In the school of the future, the IT classroom is now the whole school

In June 1992, Victor Civita Elementary School in Salvador (BA) was featured in issue 1237 of Veja magazine. The reason was the fact that it was one of the first in Brazil with an IT classroom, where students and teachers could have access to computers, diskettes and CD-ROMs (devices that enabled the archiving and exchange of information). Today, thirty years later, more than 80% of public schools have an IT classroom. However, with the advancement of the Internet in Brazil and the use of wireless connectivity (wireless field or Wi-Fi), the entire school can become a space for access to information technologies. In other words, now the IT classroom can be the whole school: classrooms, yard, corridors, library, kitchen, etc.

More than the computer classroom, what is changing is the concept of the classroom

Magda Motta, director of the Department of Educational Technologies at the Rio Grande do Sul State Department of Education (DTI Seduc-RS), believes that what is changing is not just the concept of computer classrooms, but the classroom itself. She explains that “information technology poses the following questions to teachers and managers: what can be done in the learning space? And, at the same time, what is needed for this learning space to happen?”. For Magda, the process of answering these questions showed that it is not the IT classroom that “can and should occupy the entire space of the school, but that the classroom can and should be extended to the entire school and beyond the school walls”, he said. emphasizes.

The director of Seduc-RS points out that those who work in public education know that the reality of many IT classrooms is the presence of old computers and poor connectivity. This situation has turned most of these spaces into closed rooms that almost no one uses. The computer classroom, however, has been revitalized by the concept of maker spaces: environments where a set of informal and educational technologies (digital or not) are available to students for collective, creative and interdisciplinary knowledge building. Here, the teacher has the role of encouraging and facilitating the student’s path, positioning himself as a mediator and co-author of these constructions.

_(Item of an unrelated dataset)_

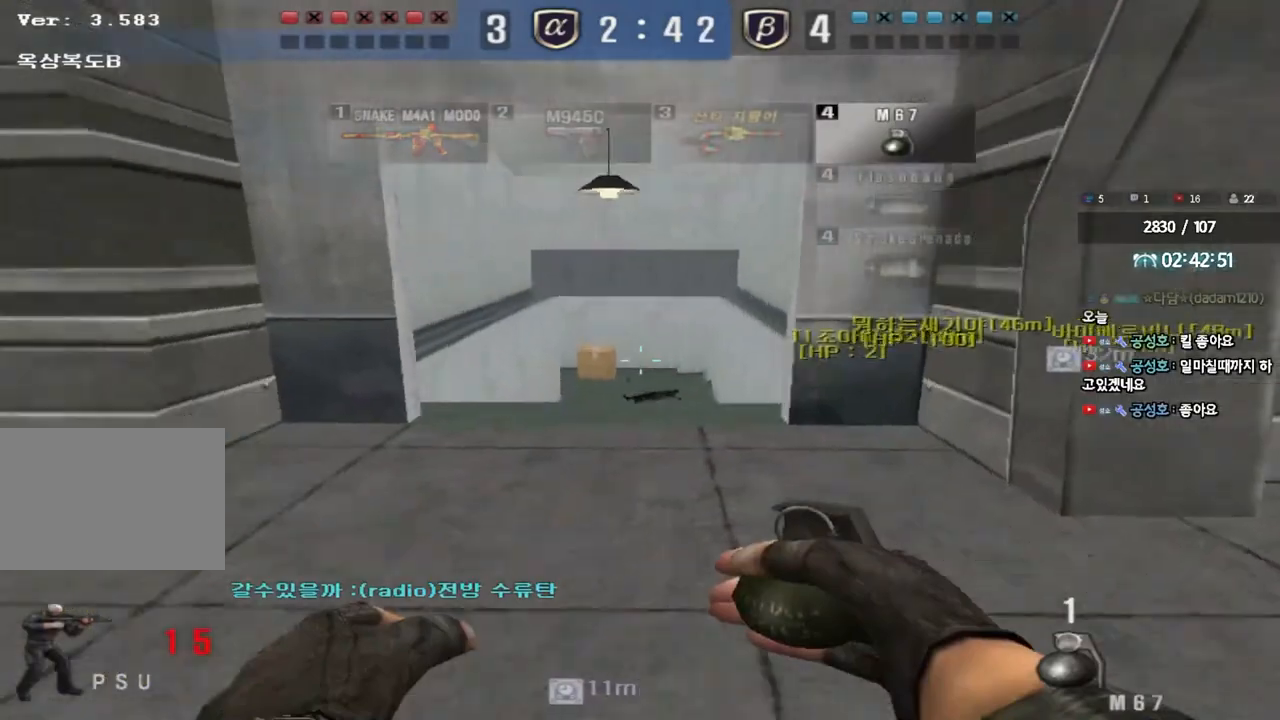
{"keys": ["ctrl"], "events": [[33, "a", "up"], [117, "d", "down"], [250, "ctrl", "down"], [267, "d", "up"], [317, "s", "up"]]}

Maker spaces are the way to the classrooms of the future

Makerspaces are half of this change in the concept of learning space, that’s what Magda defends: “they are a deep transformation in the concept of the computer room. However, they are still understood as an environment separate from the rest of the school. That is, there are times when students go to the makerspace to get their hands dirty and develop a project; and there is also a moment when they have normal lessons in the classroom”, he explains.

Experience of the Secretary of Education of Rio Grande do Sul

The Ministry of Education of the State of Rio Grande do Sul has made a significant effort to change this scenario. To do this, it is betting that the classroom is the starting point and that it expands to makerspaces and other school environments. Within this proposal, the approach to connectivity must be accompanied by access to devices, especially computers, and these approaches must be possible in all areas where learning should take place, that is, in the entire school.

“With this in mind, the state network has procured 50,000 computers (Chromebooks) for teachers. It also acquired 90,000 computers for students. In addition, 2,600 mobile laboratories (carts that can accommodate up to 30 computers) were acquired in order to ensure access to devices for as many students as possible (the state network currently has around 860,000 students). With this structure, teachers and students can develop projects involving digital technologies in the classroom”, concludes the director.

This type of project succeeds in changing the mindset of education leaders, according to Magda: “The manager didn’t see the value in Wi-Fi, he didn’t see the value in providing connectivity for students. For them, it interfered with classes because students would access social networks and not study. However, when computers arrived, that perspective changed. They understand the pedagogical potential of these tools and the importance of investing in wireless connections,” he explains.